◆ WORK TO COMPLETE:
**A)** Answer these questions using the text on the Firefox download counter script.
(i) What is the lowest Greasemonkey version the script needs?
(ii) What happens when the Firefox picture is double-clicked?
(iii) How many digits can the script display correctly?
**B)** Revise the passage of the Firefox counter text starting with "The script (without" and going on through "GM_xmlHttpRequests to work.", so that "tally" takes the place of "counter".
**C)** Write what comes next in the text on the Firefox download counter script, picking up after its final line.

◆ TEXT SHOWN:

+--

This user script for the Greasemonkey (v0.2.6+) Firefox extension adds an animated counter (all animated with javascript) of the total number of Firefox downloads to the upper right corner of html pages. You can toggle fading by clicking on it, click and drag to move it around, double click (on the firefox picture) to close it. The script makes use of the Firefox counter from Infocraft, but provides a different display available on all pages.
The script (without Greasemonkey) can be used on regular web pages (at least for Firefox users), and the counter should be running in the upper right corner right now. The user script defaults to running on all pages, but I would suggest you specify certain pages that you wouldn't mind seeing the counter.
Make sure you have at least version 0.2.6 of Greasemonkey for GM_xmlHttpRequests to work.
Default faded counter
Clicked visible counter
Click-drag moved counter
Extra info
- If you install the user script, you can open up about:blank to have a page with just the counter by itself. :)
- The user script makes use of individual digit images and plays with the background and padding to shift digits.
- The script handles large download numbers fine (200+ digits get displayed correctly.. but that's a lot of downloads. :P)
- The display should shift correctly when more/fewer digits are needed for the display.. (at least it looked smooth at 4 in the morning)
- If you want to look through the code, make sure to keep track of closures and which variables are referencing which.
- Click and dragging doesn't seem to always work.. and when it does, Firefox displays the rest of the page's content strange..

+--

◆ SOURCE EXCERPT:
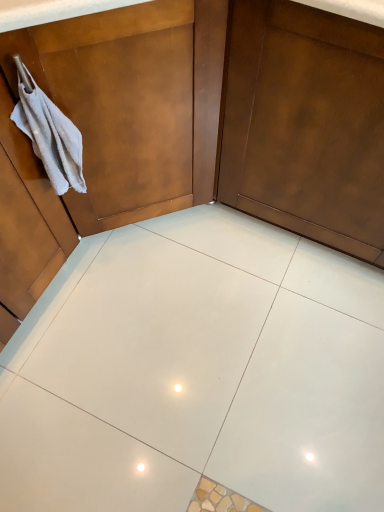
I want to click on empty space that is ontop of white glossy tile at center, so click(x=206, y=357).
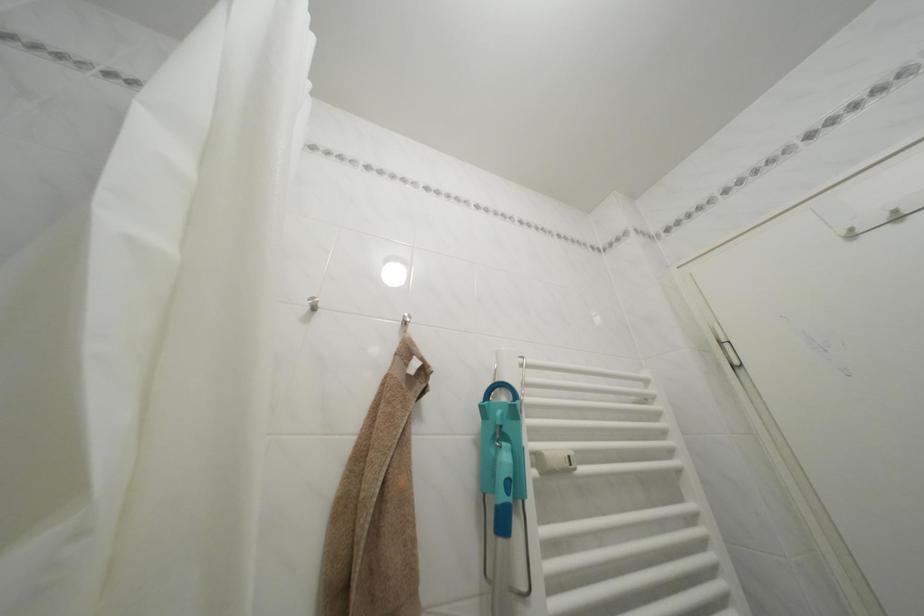
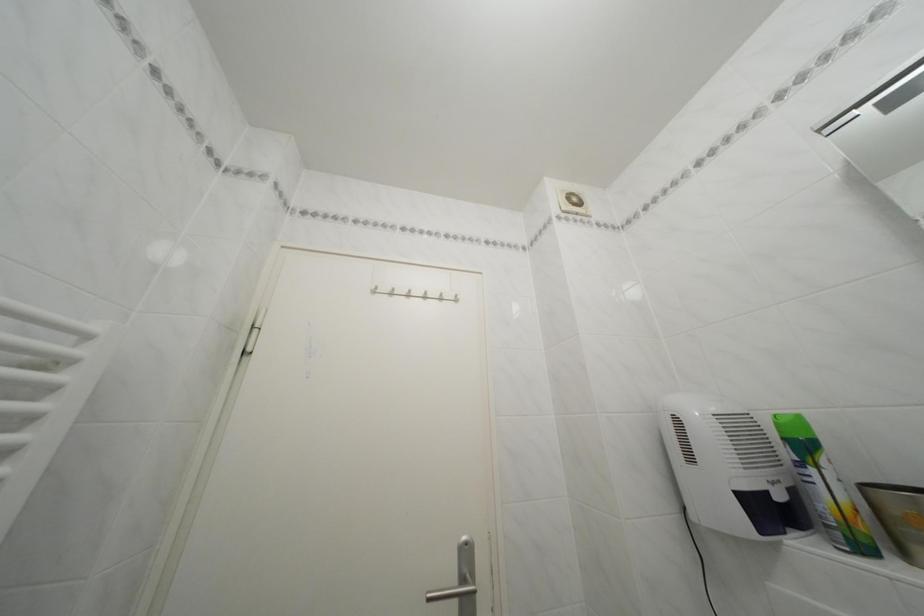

+--

◆ TASK RESPONSES:
**A)**
(i) Version 0.2.6
(ii) The counter closes.
(iii) 200 or more digits

**B)**
The script (without Greasemonkey) can be used on regular web pages (at least for Firefox users), and the tally should be running in the upper right corner right now. The user script defaults to running on all pages, but I would suggest you specify certain pages that you wouldn't mind seeing the tally.
Make sure you have at least version 0.2.6 of Greasemonkey for GM_xmlHttpRequests to work.

**C)**
- The data uri's were made with data: URI kitchen with base64 and unescaped with javascript
- The script calls spreadfirefox.com's download counter rss feed, so it'll make that connection on every page load. (It'll probably send referer info too.. It seems like you have to manually set the referer in the headers to get it sent with xmlhttprequests.)
- With the changes of the feed no updating every page load, I put in a default download rate that is very conservative (for most of the day), but once the script gets the update, it'll move at the correct (faster) speed.
- Like in that last image up there, there is a ghosting effect, and I have no idea why...
- There are probably a bunch of tiny little tricks I made to get this to work like the "screen" to prevent selecting the digit image elements and plenty of anonymous javascript functions. :)
- If the page the user script runs on has some css already.. it's possible the counter display will get messed up..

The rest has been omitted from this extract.